Your objective: Given the records below, would you repeat exactly the lines that begin at the one containing "right eye: (411, 337)" and end at the one containing "right elbow: (302, 447)", inclusive?

Source information:
((

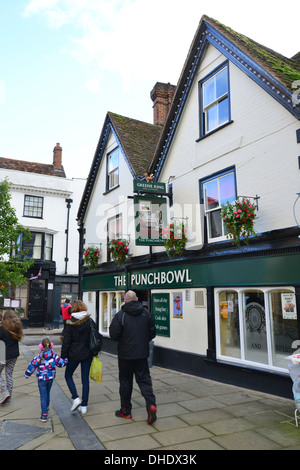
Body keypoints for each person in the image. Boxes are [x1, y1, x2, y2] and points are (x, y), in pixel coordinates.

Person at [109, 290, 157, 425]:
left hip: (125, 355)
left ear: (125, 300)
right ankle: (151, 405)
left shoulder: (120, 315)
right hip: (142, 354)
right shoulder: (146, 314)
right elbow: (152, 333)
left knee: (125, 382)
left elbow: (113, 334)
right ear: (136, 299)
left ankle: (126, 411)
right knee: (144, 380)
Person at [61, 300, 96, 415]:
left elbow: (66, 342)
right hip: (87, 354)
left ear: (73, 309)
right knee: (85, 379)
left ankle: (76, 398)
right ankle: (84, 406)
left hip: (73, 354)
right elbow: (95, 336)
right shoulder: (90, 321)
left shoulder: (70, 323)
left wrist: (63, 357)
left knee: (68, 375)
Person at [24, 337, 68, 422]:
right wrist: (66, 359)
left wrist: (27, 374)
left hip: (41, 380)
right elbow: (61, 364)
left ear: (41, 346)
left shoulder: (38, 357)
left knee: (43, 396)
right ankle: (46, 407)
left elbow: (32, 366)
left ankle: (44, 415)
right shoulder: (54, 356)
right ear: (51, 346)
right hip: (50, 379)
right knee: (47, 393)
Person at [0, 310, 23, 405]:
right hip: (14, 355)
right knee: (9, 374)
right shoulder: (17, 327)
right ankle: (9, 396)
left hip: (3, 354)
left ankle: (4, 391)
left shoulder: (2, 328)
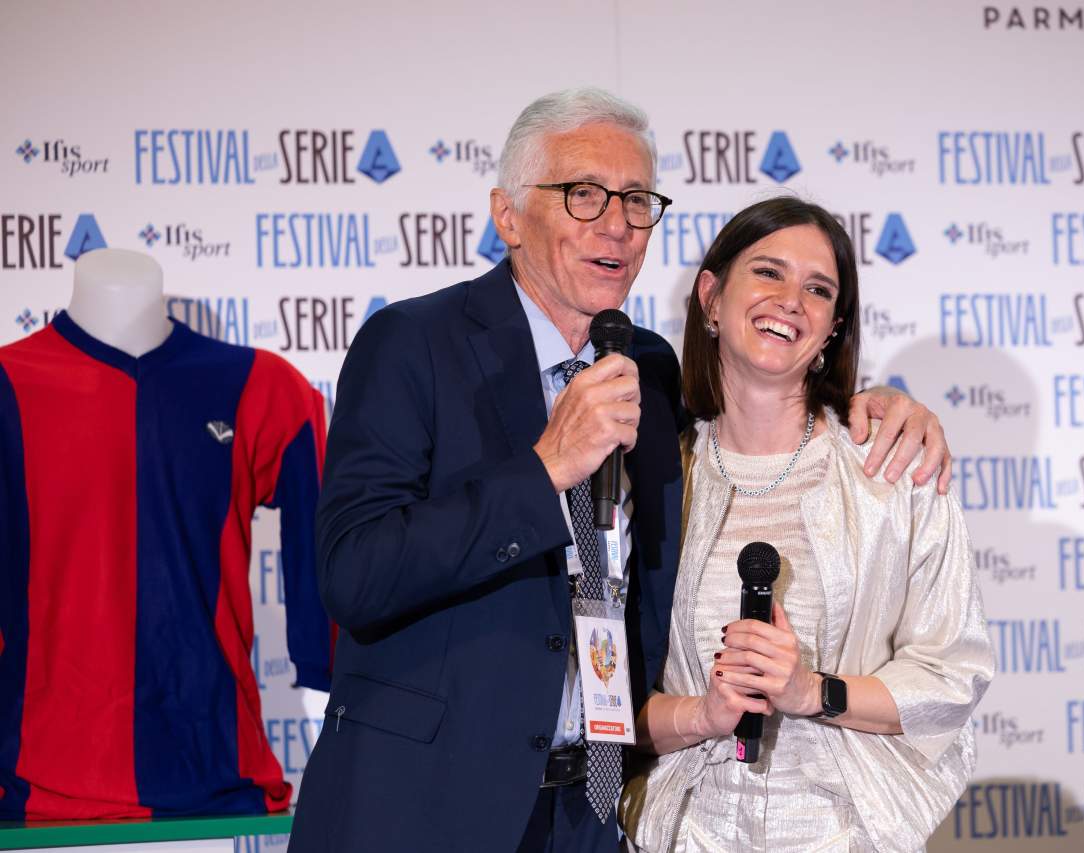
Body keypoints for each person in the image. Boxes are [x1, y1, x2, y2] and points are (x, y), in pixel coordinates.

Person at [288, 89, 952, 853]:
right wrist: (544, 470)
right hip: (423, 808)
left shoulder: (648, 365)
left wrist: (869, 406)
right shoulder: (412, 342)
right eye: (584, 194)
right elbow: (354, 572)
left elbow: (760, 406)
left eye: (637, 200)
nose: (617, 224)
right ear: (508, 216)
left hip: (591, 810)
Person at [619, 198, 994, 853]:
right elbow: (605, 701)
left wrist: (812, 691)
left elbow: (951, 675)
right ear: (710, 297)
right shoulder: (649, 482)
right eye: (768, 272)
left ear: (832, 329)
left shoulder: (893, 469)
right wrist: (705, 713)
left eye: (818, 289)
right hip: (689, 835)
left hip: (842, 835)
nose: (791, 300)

))
((

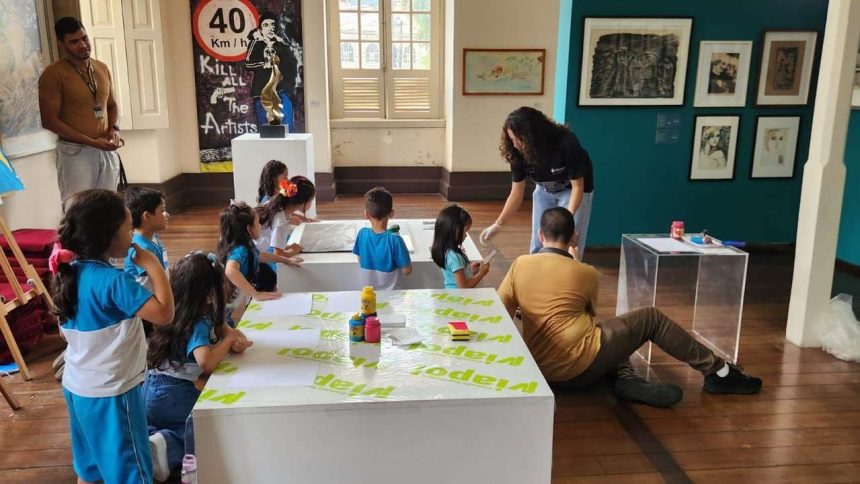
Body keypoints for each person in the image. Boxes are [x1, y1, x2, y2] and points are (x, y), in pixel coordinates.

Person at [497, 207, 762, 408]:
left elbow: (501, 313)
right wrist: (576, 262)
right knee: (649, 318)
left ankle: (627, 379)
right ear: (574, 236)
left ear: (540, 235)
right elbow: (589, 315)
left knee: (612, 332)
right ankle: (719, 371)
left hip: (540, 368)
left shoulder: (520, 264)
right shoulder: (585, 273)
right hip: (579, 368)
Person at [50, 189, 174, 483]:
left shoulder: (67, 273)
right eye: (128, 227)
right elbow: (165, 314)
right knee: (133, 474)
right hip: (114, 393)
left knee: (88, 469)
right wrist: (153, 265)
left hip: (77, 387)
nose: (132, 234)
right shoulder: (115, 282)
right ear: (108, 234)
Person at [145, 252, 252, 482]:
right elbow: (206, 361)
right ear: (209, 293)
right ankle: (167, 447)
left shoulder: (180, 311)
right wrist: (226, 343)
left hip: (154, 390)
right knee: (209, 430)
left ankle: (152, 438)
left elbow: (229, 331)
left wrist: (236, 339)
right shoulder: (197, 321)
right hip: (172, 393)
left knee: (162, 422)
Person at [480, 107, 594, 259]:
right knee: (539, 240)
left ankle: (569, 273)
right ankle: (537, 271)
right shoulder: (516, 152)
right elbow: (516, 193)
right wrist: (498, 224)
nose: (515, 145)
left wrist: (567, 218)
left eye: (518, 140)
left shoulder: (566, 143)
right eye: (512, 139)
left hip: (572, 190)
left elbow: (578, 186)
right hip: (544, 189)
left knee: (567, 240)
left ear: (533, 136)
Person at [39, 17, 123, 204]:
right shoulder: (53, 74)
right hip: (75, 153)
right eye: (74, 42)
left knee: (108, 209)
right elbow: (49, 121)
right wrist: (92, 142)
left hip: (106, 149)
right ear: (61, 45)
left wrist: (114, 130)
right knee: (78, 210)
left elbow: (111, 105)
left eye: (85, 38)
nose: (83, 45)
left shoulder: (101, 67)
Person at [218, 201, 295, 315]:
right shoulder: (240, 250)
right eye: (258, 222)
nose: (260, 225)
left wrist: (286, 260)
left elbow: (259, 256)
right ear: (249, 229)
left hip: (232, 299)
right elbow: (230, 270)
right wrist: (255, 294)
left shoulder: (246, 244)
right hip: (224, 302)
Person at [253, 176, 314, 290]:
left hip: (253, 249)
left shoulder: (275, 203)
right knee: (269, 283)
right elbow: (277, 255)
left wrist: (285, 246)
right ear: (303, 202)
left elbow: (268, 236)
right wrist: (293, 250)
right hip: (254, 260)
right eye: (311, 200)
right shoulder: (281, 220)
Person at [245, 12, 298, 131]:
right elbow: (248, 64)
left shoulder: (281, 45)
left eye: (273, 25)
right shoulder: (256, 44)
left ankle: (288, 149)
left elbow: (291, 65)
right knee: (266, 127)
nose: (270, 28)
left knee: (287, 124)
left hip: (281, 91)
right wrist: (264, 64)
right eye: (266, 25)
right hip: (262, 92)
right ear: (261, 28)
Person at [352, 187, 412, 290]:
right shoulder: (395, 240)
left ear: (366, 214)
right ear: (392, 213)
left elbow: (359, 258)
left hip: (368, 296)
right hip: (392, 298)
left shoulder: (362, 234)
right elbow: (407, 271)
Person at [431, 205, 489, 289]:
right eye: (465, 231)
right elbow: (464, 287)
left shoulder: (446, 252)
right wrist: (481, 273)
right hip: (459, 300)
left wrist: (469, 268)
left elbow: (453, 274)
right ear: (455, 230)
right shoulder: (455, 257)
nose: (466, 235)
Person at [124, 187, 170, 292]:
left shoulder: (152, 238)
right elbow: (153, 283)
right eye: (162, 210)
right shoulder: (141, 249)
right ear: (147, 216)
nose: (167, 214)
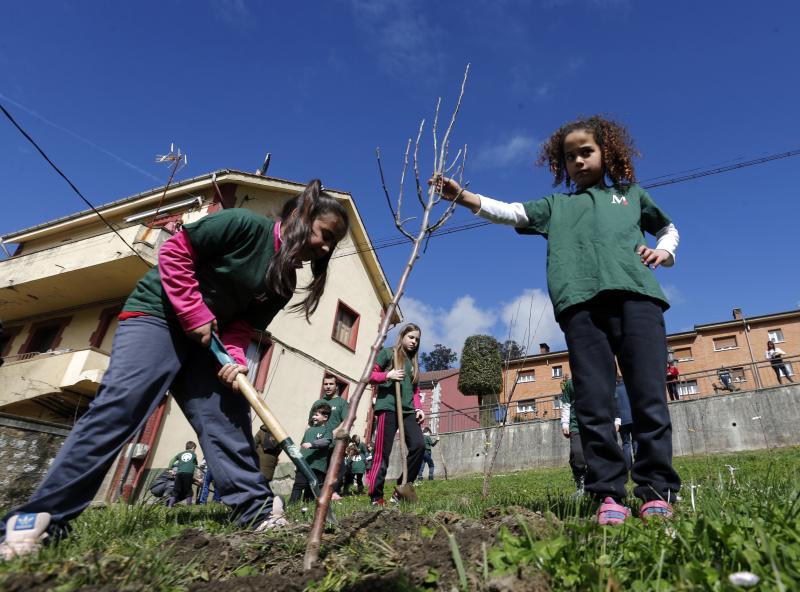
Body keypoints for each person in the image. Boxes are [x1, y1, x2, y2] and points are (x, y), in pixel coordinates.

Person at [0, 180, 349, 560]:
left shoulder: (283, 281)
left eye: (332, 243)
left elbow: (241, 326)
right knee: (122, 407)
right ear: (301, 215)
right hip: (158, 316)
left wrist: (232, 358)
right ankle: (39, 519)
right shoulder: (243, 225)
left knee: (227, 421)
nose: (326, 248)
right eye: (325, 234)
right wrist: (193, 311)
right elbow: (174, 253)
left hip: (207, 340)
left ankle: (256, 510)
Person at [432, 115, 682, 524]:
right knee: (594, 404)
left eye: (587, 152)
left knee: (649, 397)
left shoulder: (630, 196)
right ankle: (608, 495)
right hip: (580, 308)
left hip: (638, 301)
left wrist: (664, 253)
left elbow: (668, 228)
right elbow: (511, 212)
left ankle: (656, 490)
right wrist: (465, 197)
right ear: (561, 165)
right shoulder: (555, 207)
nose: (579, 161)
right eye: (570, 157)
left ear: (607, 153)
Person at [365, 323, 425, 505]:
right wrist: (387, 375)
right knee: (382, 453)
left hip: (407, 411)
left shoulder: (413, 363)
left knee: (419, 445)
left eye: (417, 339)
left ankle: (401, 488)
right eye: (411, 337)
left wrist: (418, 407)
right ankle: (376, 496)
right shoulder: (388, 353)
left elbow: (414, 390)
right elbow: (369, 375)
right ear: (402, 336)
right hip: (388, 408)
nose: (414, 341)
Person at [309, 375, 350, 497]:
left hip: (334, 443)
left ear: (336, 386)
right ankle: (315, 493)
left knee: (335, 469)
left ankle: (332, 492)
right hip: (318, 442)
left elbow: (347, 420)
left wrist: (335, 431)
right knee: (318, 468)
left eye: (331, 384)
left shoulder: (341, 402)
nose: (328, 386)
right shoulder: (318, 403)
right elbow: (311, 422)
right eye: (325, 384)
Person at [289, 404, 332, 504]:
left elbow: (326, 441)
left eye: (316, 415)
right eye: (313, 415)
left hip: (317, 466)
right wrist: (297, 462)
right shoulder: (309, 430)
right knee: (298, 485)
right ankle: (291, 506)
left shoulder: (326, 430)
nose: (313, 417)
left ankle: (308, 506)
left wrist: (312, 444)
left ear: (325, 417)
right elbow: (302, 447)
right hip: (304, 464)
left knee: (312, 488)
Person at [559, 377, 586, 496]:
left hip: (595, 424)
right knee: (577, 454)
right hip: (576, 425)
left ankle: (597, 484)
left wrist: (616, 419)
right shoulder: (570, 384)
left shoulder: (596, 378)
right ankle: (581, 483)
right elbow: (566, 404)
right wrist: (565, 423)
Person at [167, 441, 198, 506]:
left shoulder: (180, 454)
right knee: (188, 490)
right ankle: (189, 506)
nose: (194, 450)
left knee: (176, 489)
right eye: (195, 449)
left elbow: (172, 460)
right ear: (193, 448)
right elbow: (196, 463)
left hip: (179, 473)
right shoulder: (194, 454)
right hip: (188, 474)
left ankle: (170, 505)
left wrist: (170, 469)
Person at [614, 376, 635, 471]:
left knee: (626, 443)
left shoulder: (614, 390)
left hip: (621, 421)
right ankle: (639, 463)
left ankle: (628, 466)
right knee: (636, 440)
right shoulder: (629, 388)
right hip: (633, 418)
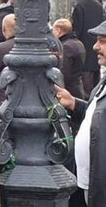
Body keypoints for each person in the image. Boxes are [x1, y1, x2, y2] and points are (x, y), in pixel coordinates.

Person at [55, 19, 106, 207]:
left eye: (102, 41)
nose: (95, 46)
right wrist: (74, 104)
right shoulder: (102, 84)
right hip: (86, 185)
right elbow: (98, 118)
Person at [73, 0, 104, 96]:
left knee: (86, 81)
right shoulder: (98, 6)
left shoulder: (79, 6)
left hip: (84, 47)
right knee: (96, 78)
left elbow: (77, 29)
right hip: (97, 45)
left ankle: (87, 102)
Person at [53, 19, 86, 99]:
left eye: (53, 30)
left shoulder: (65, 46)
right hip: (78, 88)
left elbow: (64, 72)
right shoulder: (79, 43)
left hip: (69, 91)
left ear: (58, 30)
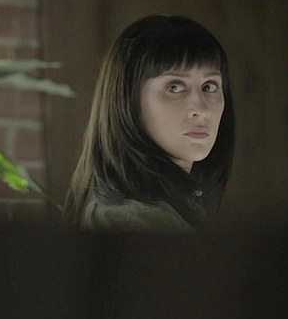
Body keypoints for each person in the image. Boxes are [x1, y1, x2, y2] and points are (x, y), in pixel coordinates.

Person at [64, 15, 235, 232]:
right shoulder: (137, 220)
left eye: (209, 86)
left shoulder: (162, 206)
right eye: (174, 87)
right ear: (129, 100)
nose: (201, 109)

))
((

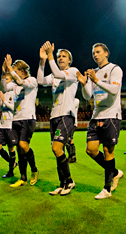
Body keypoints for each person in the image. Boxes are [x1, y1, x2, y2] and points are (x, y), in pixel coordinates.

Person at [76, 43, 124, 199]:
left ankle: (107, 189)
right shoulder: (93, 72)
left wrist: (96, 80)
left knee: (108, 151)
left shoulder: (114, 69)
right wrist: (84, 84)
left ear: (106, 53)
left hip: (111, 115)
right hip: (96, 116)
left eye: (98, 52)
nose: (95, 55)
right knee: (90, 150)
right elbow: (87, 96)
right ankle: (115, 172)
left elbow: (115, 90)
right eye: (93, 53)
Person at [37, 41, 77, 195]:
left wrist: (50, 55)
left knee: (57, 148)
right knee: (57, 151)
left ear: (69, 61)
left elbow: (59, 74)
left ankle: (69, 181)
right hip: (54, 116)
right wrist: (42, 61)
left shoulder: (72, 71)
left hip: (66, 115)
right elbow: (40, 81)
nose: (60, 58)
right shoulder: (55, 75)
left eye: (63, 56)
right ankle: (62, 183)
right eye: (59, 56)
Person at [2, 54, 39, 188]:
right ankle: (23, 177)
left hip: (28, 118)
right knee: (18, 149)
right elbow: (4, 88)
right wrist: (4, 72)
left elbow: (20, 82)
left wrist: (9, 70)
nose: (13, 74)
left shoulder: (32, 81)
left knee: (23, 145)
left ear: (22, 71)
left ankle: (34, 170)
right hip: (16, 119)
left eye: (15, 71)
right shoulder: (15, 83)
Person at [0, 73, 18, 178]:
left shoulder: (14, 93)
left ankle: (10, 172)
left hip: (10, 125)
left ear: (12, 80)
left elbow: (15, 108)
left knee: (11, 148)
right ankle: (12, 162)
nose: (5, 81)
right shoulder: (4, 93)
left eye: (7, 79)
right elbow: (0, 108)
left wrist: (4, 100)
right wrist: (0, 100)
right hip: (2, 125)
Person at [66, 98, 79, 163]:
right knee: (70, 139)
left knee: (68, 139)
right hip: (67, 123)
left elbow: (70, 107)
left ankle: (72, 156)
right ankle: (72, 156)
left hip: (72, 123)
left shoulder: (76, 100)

))

Final answer:
right eye: (411, 337)
left wrist: (418, 407)
right ankle: (376, 496)
right shoulder: (388, 353)
left elbow: (414, 390)
right elbow: (369, 375)
right ear: (402, 336)
right hip: (388, 408)
nose: (414, 341)
Person at [309, 375, 350, 497]:
left hip: (334, 443)
left ear: (336, 386)
right ankle: (315, 493)
left knee: (335, 469)
left ankle: (332, 492)
right hip: (318, 442)
left elbow: (347, 420)
left wrist: (335, 431)
right knee: (318, 468)
left eye: (331, 384)
left shoulder: (341, 402)
nose: (328, 386)
right shoulder: (318, 403)
right elbow: (311, 422)
right eye: (325, 384)
Person at [289, 404, 332, 504]:
left elbow: (326, 441)
left eye: (316, 415)
right eye: (313, 415)
left hip: (317, 466)
right wrist: (297, 462)
right shoulder: (309, 430)
right knee: (298, 485)
right ankle: (291, 506)
left shoulder: (326, 430)
nose: (313, 417)
left ankle: (308, 506)
left wrist: (312, 444)
left ear: (325, 417)
right elbow: (302, 447)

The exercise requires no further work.